1月21日(金・現地時間)にテキサス州フリスコにあるスポーツ・アカデミー・アット・ザ・スターでWNO13が開催され、WNOライトヘビー級王座決定戦=クレイグ・ジョーンズ×ペドロ・マリーニョ、WNOミドル級選手権試合=王者タイ・ルオトロ×挑戦者リーヴァイ・ジョーンズレアリーという2つのタイトル戦が組まれることが発表されている。

ムンジアルが2年振りに開催された今も、北米でのグラップリング熱は収まらず、MMAファイターも多く参戦するなか、純粋グラップラーの活躍でこのジャンルをリードするWNOが2022年も早速注目カードを揃えてきた。

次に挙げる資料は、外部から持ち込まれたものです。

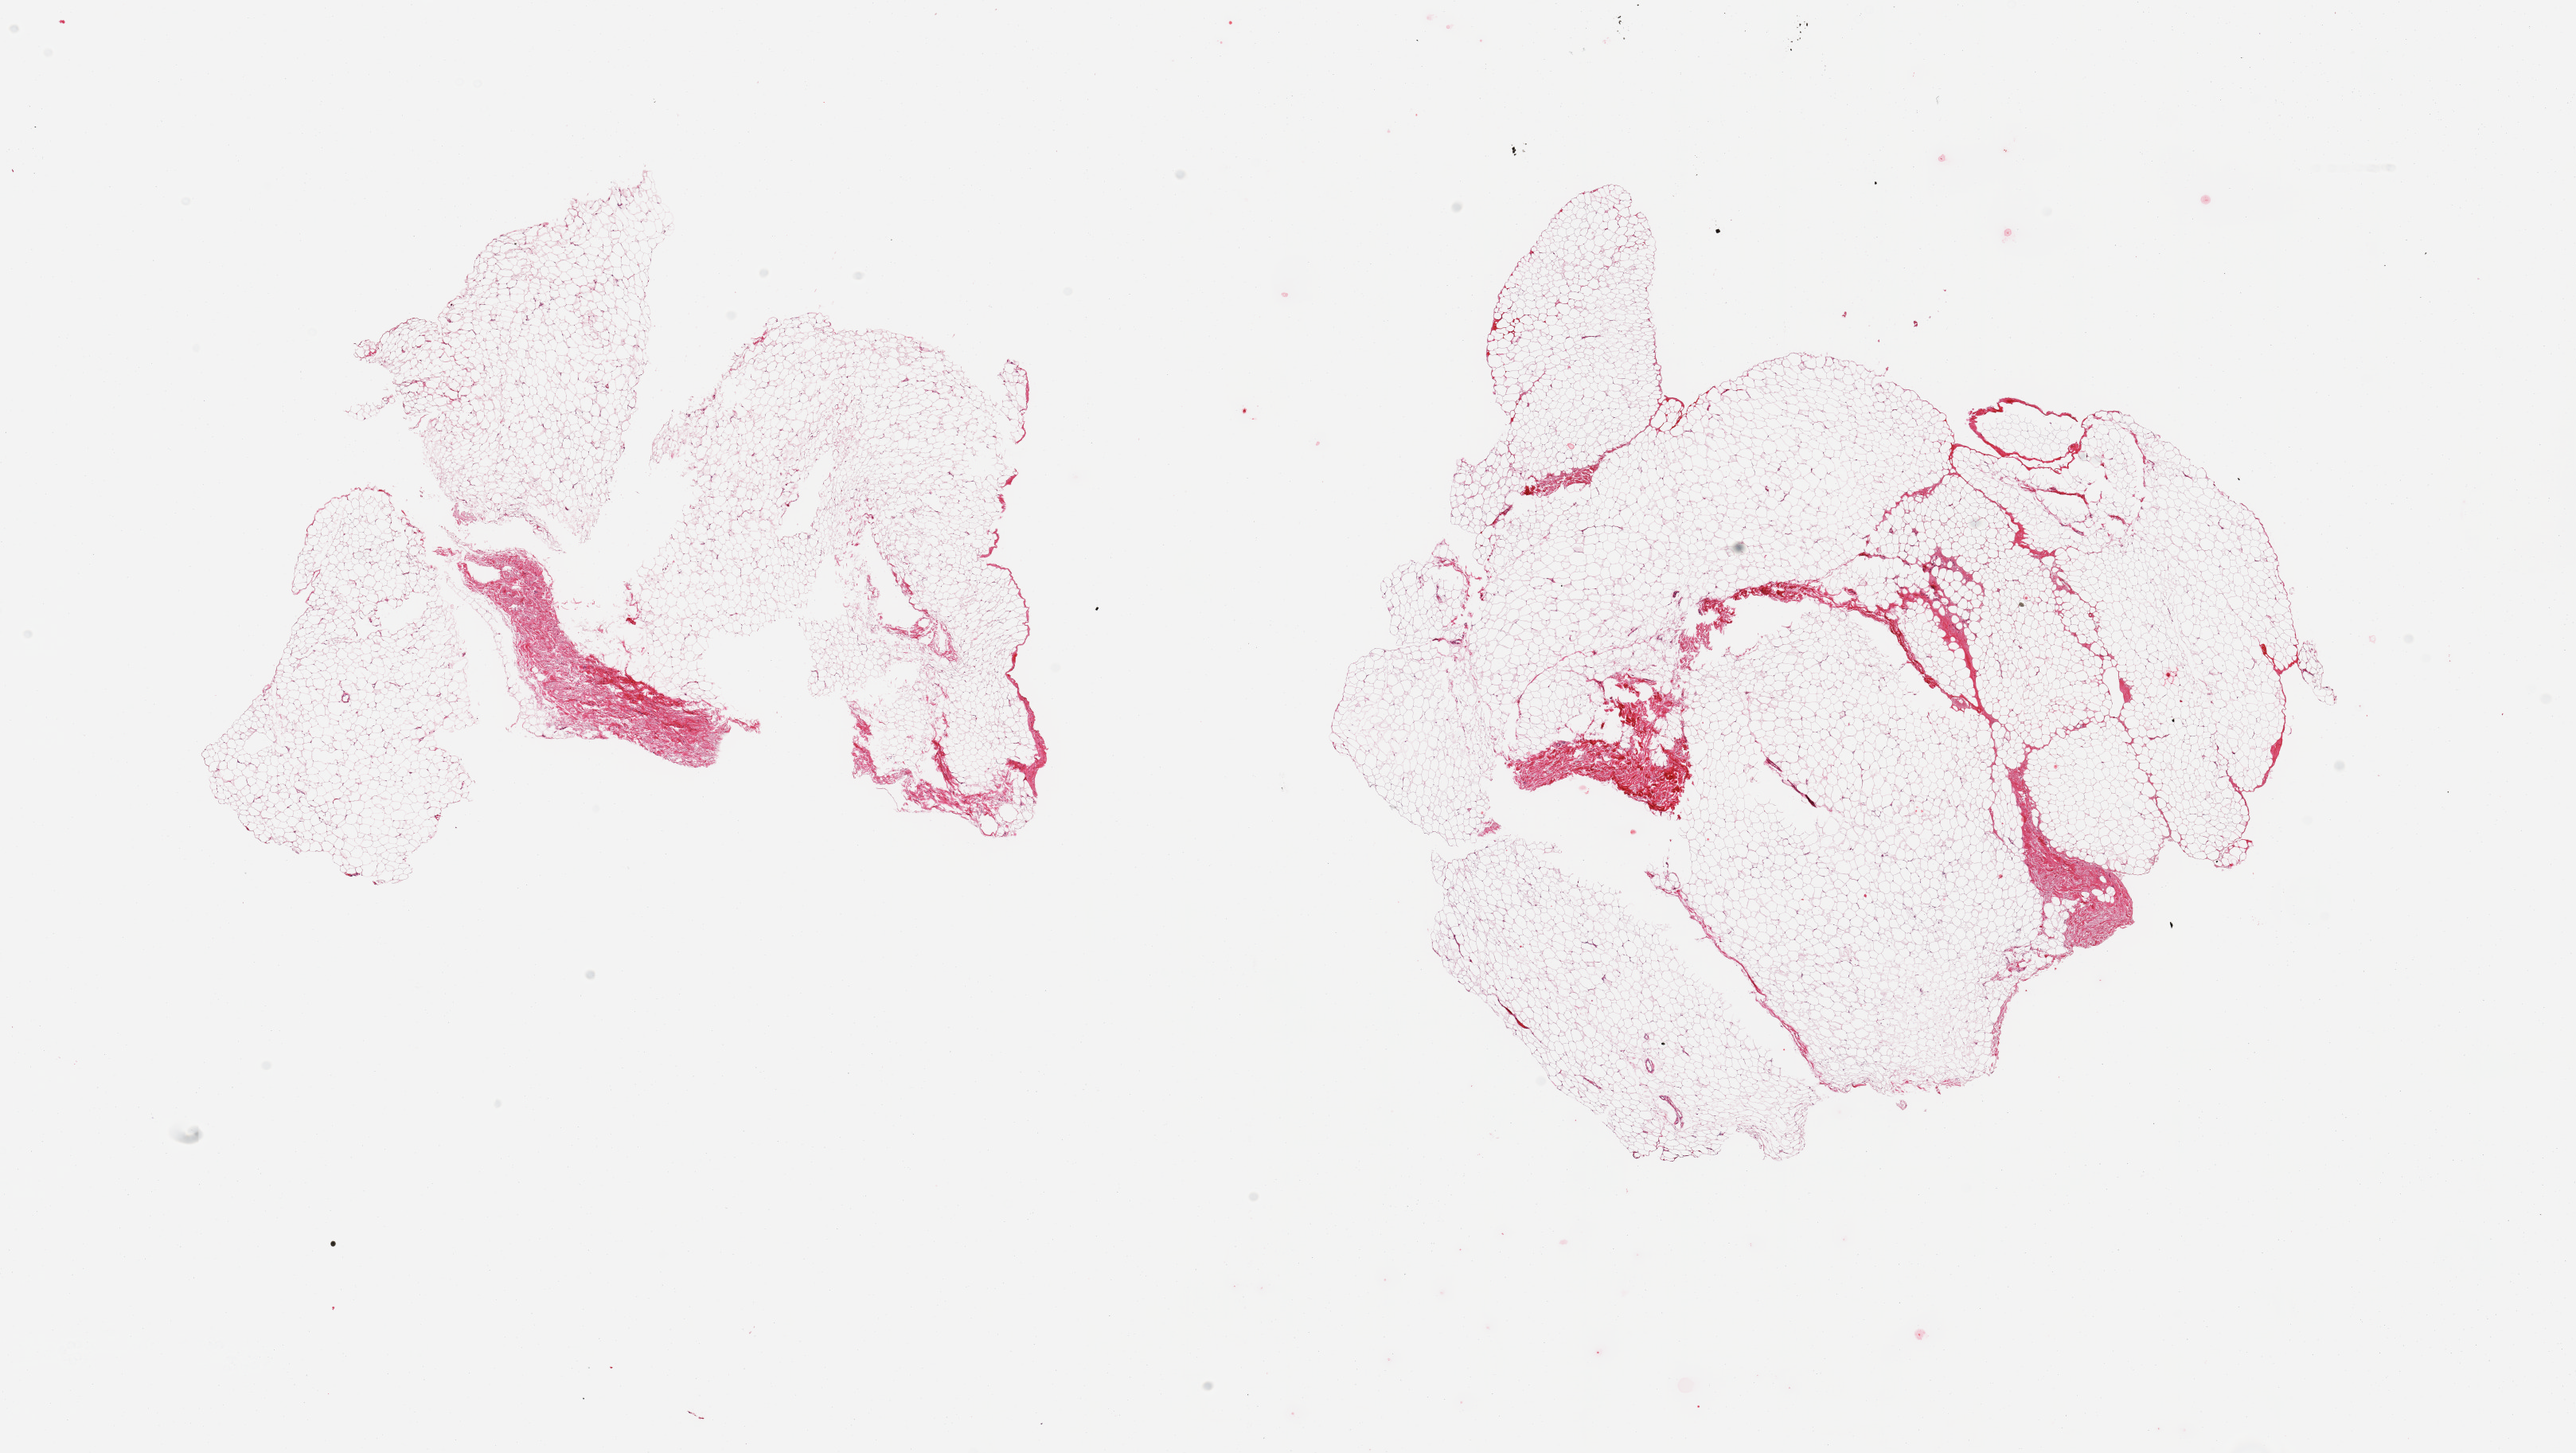
Digitized H&E-stained section — a low-resolution overview of the entire scanned area, about 25.6 x 14.4 mm. PAXgene-fixed, paraffin-embedded tissue. Sampled site (target tissue): adipose tissue. Tissue donor sample. Male donor.
Review note (as recorded): 2 pieces, ~10 % fascia.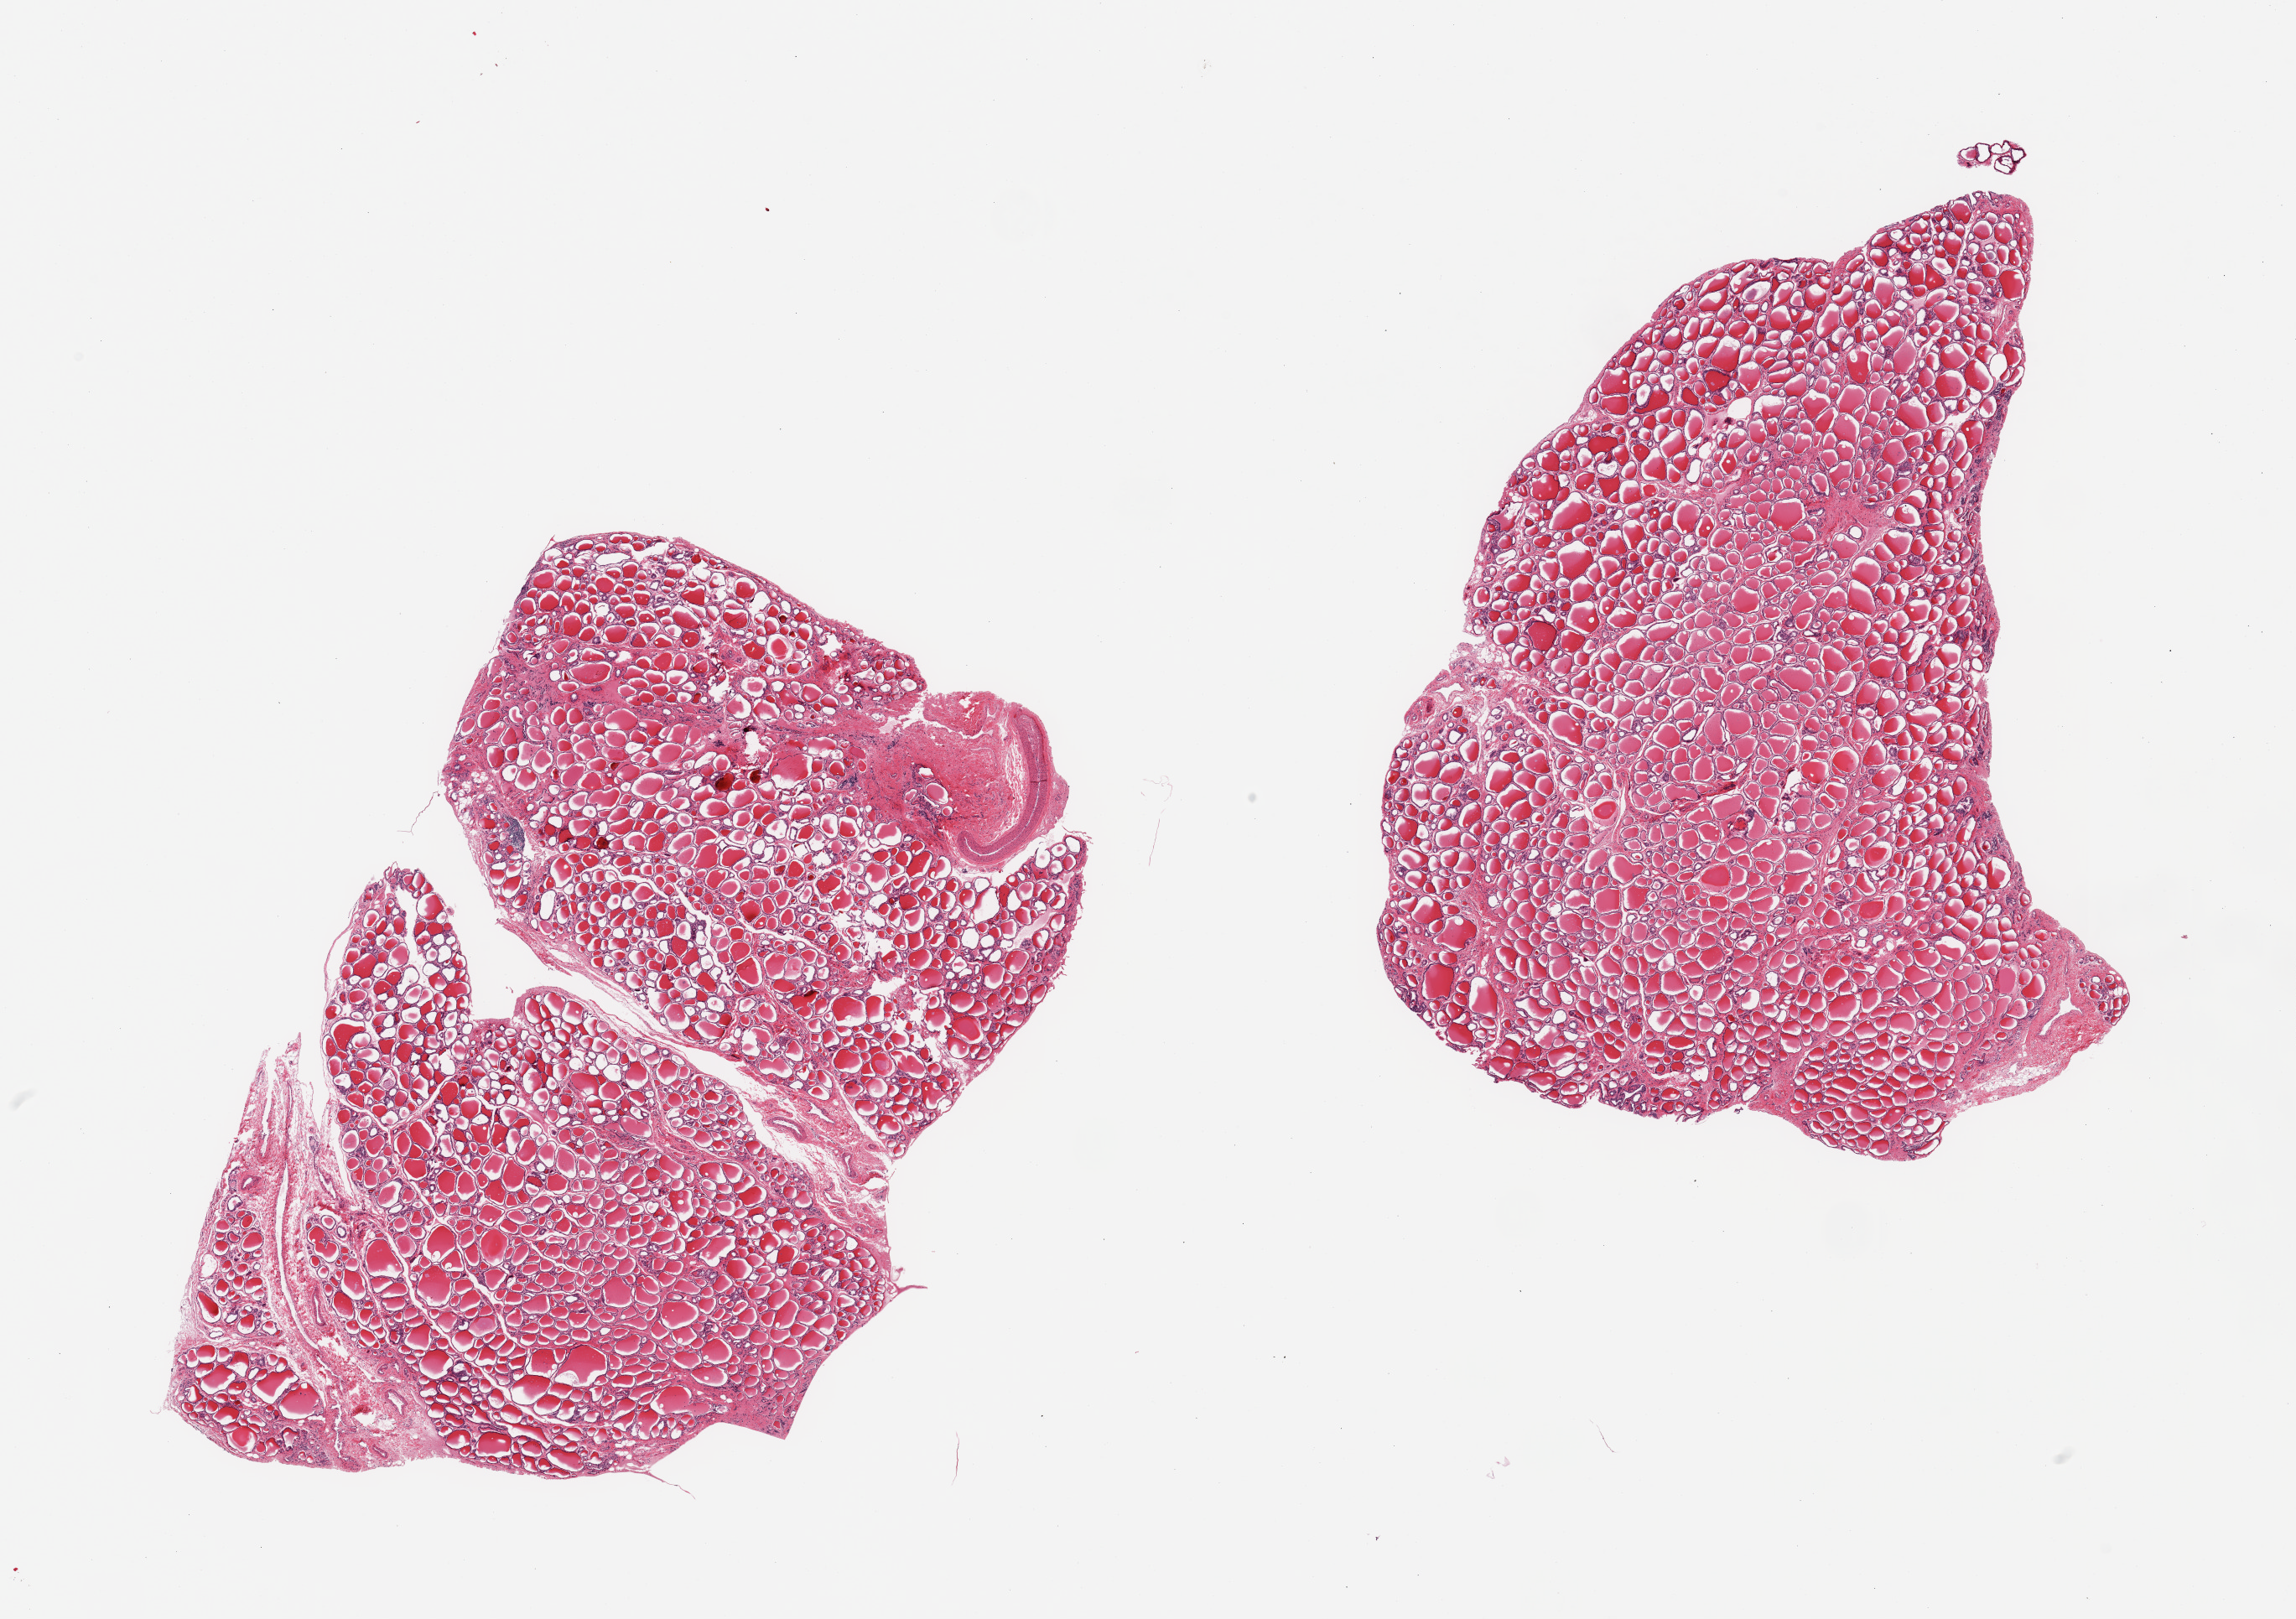
Whole-slide image, hematoxylin and eosin (H&E) stain, low-resolution overview of the scanned area, about 21.7 x 15.3 mm; PAXgene-fixed paraffin-embedded (PFPE) section; section of thyroid (target tissue); donor tissue sample. Female donor.
* pathologist's review note for this sample: 2 pieces; 1.7 mm fibrovascular focus at edge of 1 piece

新設されるライトヘビー級王座を争うクレイグとマリーニョは揃って9月に行われたWNO Championshipsのミドル級王座決定トーナメントを欠場しているが、翌月にクレイグはPolarisノーギ・ミドル級王座をダヴィ・ハモスを相手に防衛し、今月19日には──なんちゃってコンバット柔術でドナルド・セラーニを下している。

一方、グレイシーバッハの黒帯マリーニョは10月に開催されたノーギワールズで無差別級とヘビー級を制し、ポイント有りノーギで──黒帯初年度にして世界最強グラップラーの地位を獲得している。

レスリング力もあり、足関節も使いこなしながら、ギロチンというスクランブル系の極めを持つマリーニョ。ADCCイヤーの戦い初めでクレイグを相手に、どのような試合を見せることができるのか、非常に興味深い。

(C)CLAYTON JONES/WNO

そんなクレイグとマリーニョが欠場したトーナメントを制し、ミドル級王者となったタイの初防衛戦の相手=ジョーンズレアリーは10月のWNOに初参戦し、オリバー・タザを判定で下している。

その後、アブダビ・ワールドプロ、ムンジアルを経てWNO王座挑戦という機会を得た。

(C)CLAYTON JONES/WNO

オープンガードとベリンボロのユニティらしいコンビネーションで、10代の百戦錬磨=タイへの攻略は可能か。

ノーギにおけるベリンボロ攻防が、どのようなグラップリングの未来を見せてくれるのか──見逃せないミドル級選手権試合だ。